By Jose Aguayo.
The fossil fuel industry is dying. As it does it tries to take as many people with it as it can. On one hand, this death is a good thing. Emissions from fossil fuels are the main cause of climate change and the reason why in the past few decades we have seen such severe droughts, intense fires, devastating floods, and powerful hurricanes. So, the fact the industry is on life support is great news. However, as it takes its final breaths, it is trying to strangle the most vulnerable communities in our country.

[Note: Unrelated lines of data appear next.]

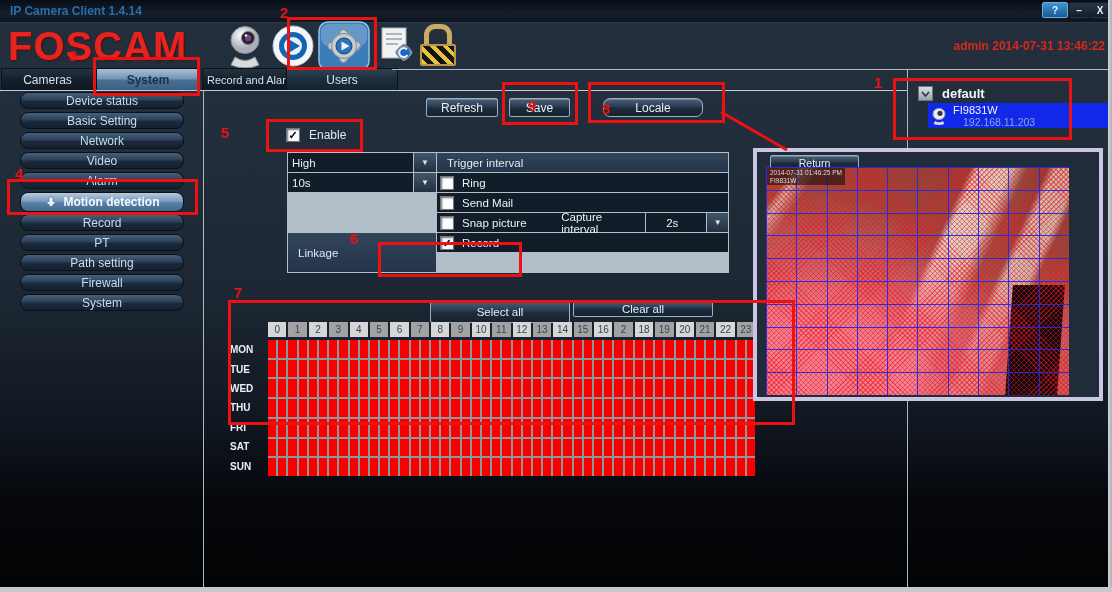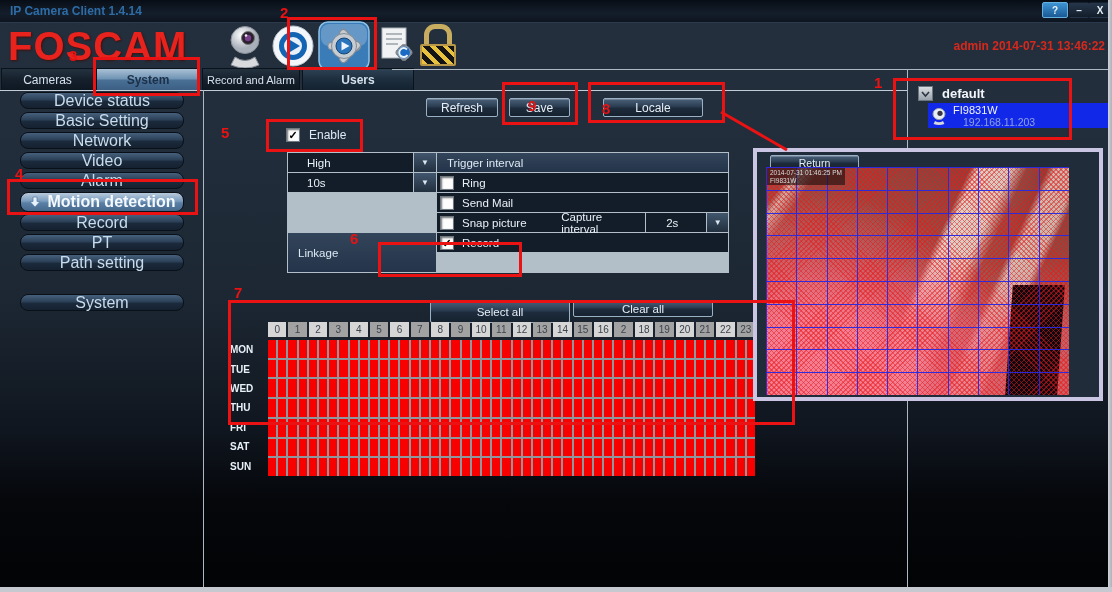--- a/index.html
+++ b/index.html
@@ -24,7 +24,7 @@
   #tab-cameras{left:1px;width:93px;}
   #tab-system{left:96px;width:104px;background:linear-gradient(180deg,#aac0d4,#6e93b4 48%,#4a7096 52%,#3c5f84);color:#1c3048;font-weight:bold;}
   #tab-record{left:202px;width:98px;font-size:11px;}
-  #tab-users{left:302px;width:112px;background:linear-gradient(180deg,#2e4254,#1d2e3e 50%,#142230);font-weight:bold;}
+  #tab-users{left:286px;width:112px;background:linear-gradient(180deg,#2e4254,#1d2e3e 50%,#142230);}
   
   #line-undertabs{left:0;top:90px;width:907px;height:1px;background:#c2ccd6;}
   #line-topright{left:392px;top:69px;width:716px;height:1px;background:#aeb8c2;}

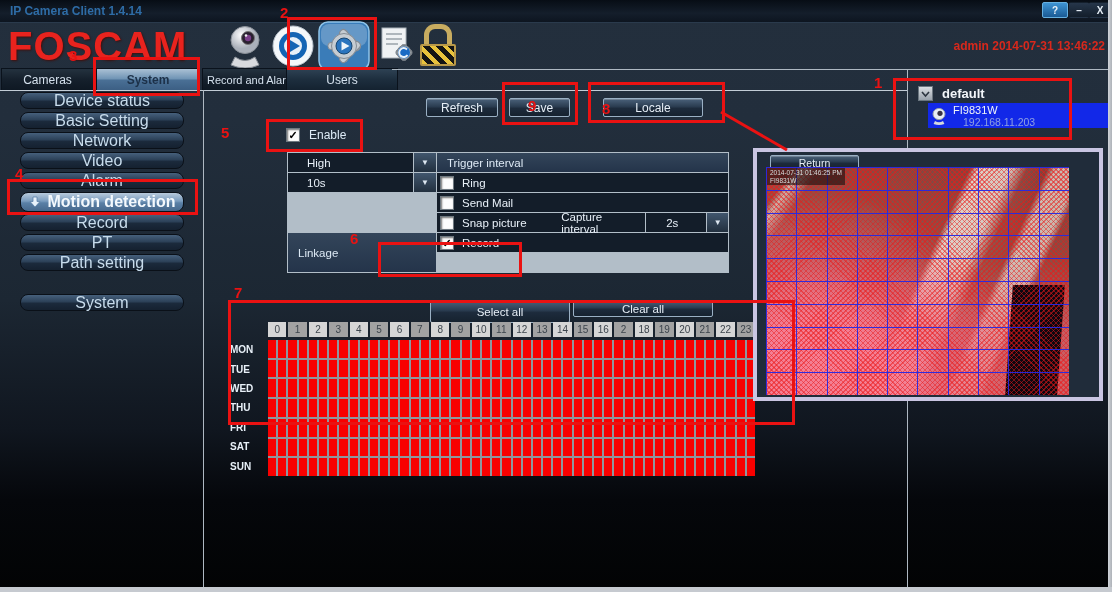--- a/index.html
+++ b/index.html
@@ -34,7 +34,7 @@
   #window-bottom{left:0;top:587px;width:1112px;height:5px;background:#c6cad0;}
   
   .side-item{left:20px;width:164px;height:17px;border-radius:8px;display:flex;align-items:center;justify-content:center;
-       font-size:16px;color:#c8dcec;background:linear-gradient(180deg,#46607c,#2c4158 45%,#1b2a3c 55%,#152130);
+       font-size:12px;color:#c8dcec;background:linear-gradient(180deg,#46607c,#2c4158 45%,#1b2a3c 55%,#152130);
        border:1px solid #0a1018;box-sizing:border-box;}
   .side-item.sel{height:20px;background:linear-gradient(180deg,#b8cadc,#7a9cbe 45%,#5a80a6 55%,#46688c);color:#f4f9fd;font-weight:bold;}
   .side-item.sel svg{margin-right:7px;}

Just last week, Senator Manchin attempted to include a provision onto the National Defense Authorization Act that would fast track fossil fuel projects and authorize the completion of the Mountain Valley Pipeline. This pipeline would move natural gas, produced from fracking activities in the Marcellus and Utica shales, through Virginia, West Virginia, and North Carolina. Although Manchin’s attempt failed, there is the threat of it resurfacing in the near future. This is the fossil fuel industry attempting to delude the poor and rural communities of these three states with a handful of money in one hand while hiding a knife behind their back with the other.
We don’t need to look back far to see the potential dangers of oil and gas pipelines. Just last week, on December 8th, the TC Energy pipeline, a component of the Keystone Pipeline system, burst and spilled an unknown amount of oil near Washington, Kansas. This leak has impacted surface water from the local Mill Creek and will likely lead to contamination of nearby private wells and subsurface water. TC Energy recovered 2,598 barrels from the spill, but that is likely a small fraction of the total spill. The people of Washington got stabbed in the back by the “profitable” fossil fuel industry.
Projects like the Mountain Valley Pipeline and fracking operations all throughout the northeast need to be stopped for the sake of all the communities whose water and air are threatened. The fossil fuel industry needs to accept its fate and wither away without poisoning or killing more vulnerable communities along the way.